* Work required
Among the entries below, one stretch runs from the line that contains "The Lessons" through the line that contains "The First Lesson: Numbers". Repeat that stretch exactly, ends included, and only that.

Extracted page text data
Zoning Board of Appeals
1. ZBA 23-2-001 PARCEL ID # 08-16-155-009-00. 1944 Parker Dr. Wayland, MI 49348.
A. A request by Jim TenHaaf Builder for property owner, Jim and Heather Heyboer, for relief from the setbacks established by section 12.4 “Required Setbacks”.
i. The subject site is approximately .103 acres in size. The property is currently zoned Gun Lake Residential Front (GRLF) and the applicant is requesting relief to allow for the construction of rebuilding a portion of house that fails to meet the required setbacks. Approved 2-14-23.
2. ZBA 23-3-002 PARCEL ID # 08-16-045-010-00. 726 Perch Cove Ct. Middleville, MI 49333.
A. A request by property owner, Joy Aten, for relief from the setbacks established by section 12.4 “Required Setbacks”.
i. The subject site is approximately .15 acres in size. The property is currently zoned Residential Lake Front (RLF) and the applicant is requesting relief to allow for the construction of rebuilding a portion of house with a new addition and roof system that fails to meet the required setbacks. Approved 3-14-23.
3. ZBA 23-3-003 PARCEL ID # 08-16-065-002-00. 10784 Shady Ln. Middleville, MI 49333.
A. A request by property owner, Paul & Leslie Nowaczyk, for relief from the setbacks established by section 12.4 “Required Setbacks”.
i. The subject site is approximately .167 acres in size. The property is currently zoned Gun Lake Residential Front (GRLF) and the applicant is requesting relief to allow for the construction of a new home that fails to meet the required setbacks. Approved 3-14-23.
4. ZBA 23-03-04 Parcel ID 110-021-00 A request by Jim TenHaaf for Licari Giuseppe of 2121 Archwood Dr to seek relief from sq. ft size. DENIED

---

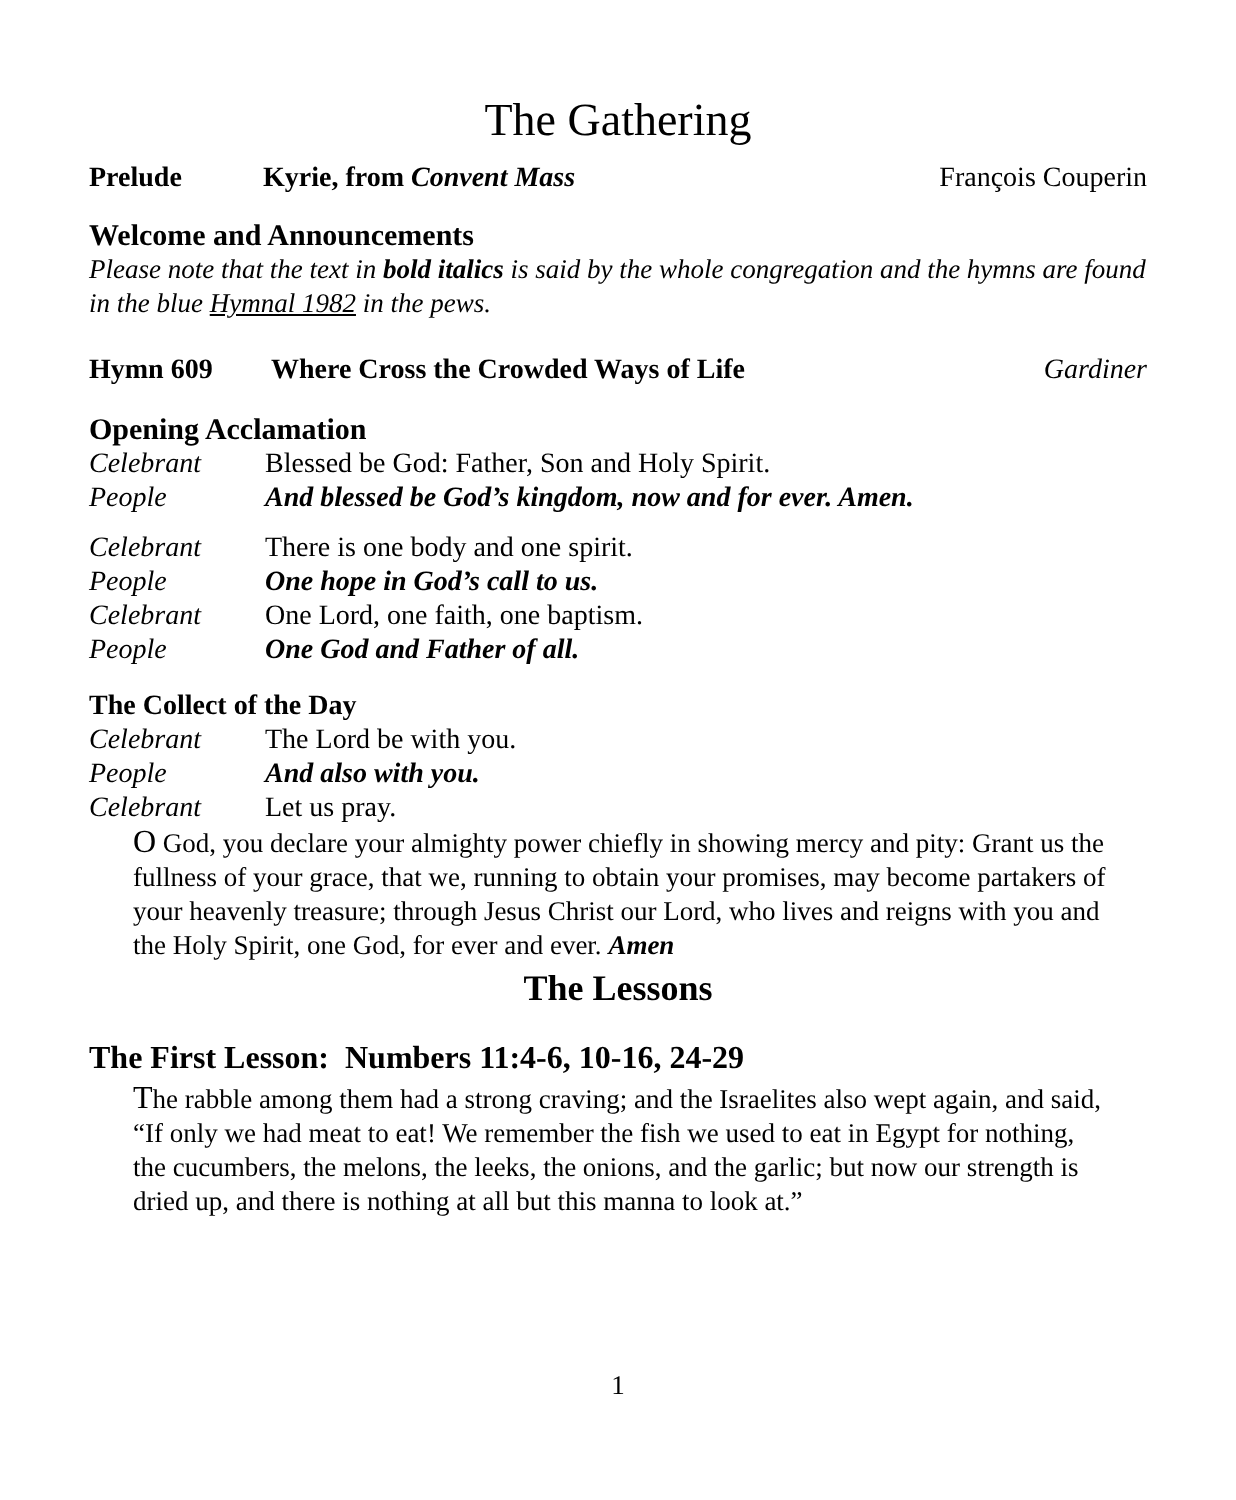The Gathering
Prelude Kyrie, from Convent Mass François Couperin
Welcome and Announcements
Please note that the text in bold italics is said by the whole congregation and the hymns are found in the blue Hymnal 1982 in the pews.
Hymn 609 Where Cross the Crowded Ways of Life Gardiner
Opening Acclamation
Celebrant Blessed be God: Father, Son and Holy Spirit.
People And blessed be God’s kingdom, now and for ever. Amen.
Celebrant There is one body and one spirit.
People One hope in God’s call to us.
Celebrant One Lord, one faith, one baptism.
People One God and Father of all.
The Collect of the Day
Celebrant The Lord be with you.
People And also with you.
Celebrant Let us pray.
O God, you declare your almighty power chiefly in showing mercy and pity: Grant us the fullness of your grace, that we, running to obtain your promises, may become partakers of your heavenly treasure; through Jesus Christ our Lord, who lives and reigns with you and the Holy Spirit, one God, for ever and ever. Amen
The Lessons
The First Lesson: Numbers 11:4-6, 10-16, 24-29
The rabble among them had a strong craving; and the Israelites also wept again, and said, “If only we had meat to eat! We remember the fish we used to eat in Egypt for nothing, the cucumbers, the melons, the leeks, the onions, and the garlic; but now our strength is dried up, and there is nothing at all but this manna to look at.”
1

* Result for this task
The Lessons
The First Lesson: Numbers 11:4-6, 10-16, 24-29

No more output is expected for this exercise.